■ TO DO: Write out the listing lines below word for word, starting at the line that contains "総計 (normalized)" and ending at the line that contains "At which label does 10 reach its minimum?", both included.

■ ENTRIES PROVIDED:
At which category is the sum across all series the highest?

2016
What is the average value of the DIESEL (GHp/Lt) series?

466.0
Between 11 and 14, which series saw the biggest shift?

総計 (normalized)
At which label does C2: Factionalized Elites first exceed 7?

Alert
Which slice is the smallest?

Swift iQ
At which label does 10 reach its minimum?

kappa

---

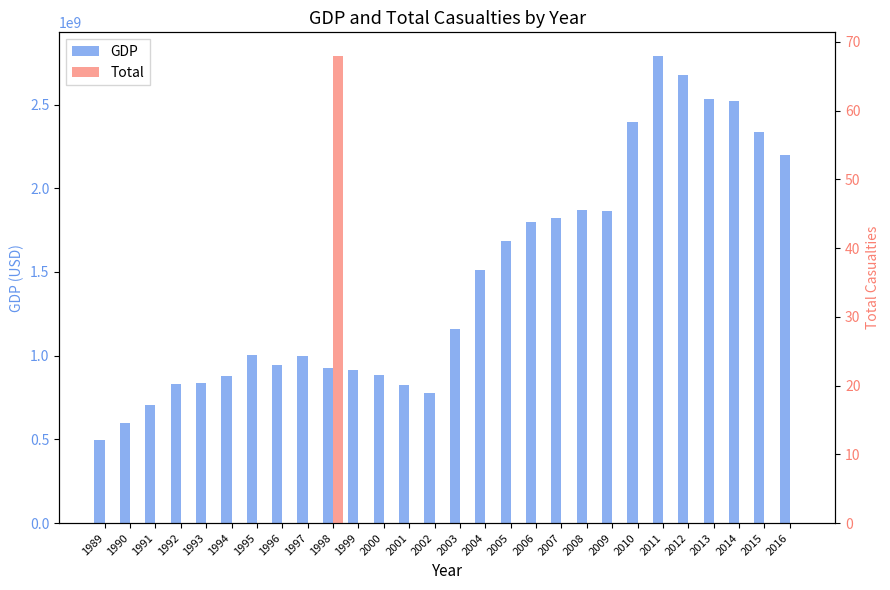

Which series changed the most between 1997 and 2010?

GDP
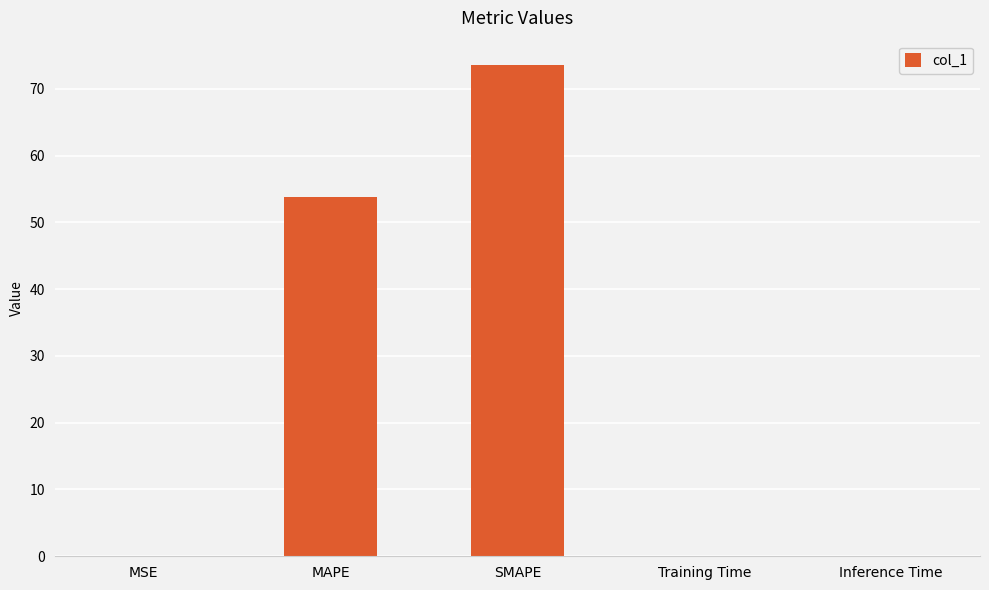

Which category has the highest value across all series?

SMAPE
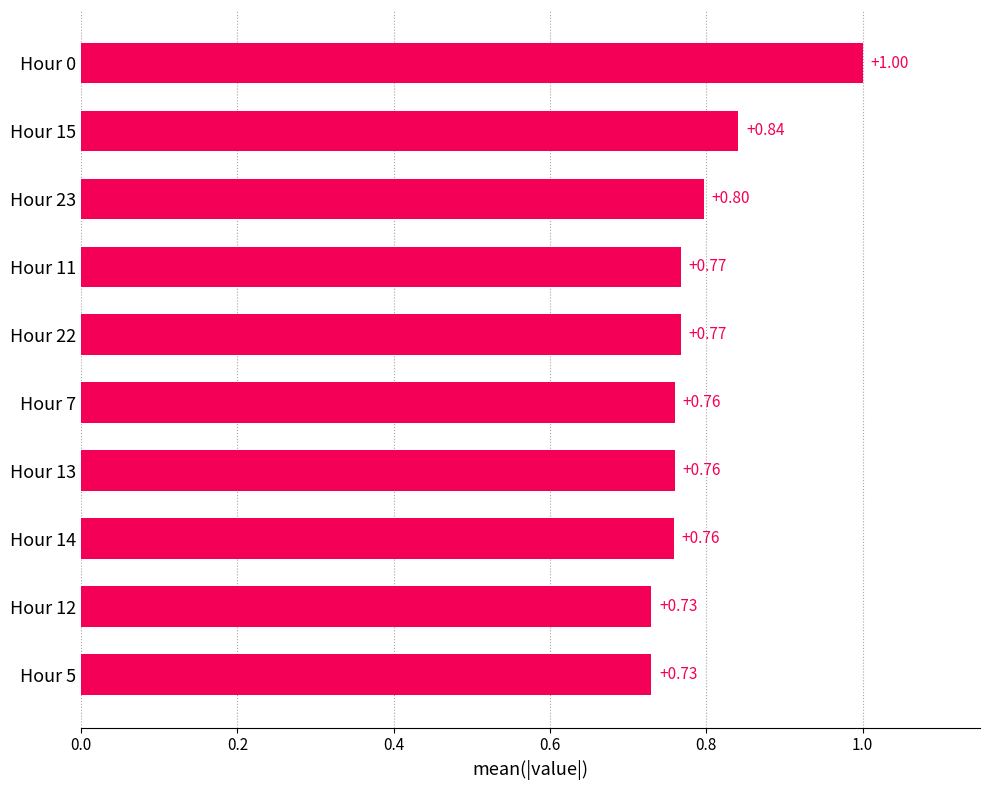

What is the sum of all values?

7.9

--

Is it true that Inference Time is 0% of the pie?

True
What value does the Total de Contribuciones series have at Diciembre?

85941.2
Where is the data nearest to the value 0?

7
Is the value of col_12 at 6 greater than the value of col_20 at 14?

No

■ TASK RESULT:
総計 (normalized)
At which label does C2: Factionalized Elites first exceed 7?

Alert
Which slice is the smallest?

Swift iQ
At which label does 10 reach its minimum?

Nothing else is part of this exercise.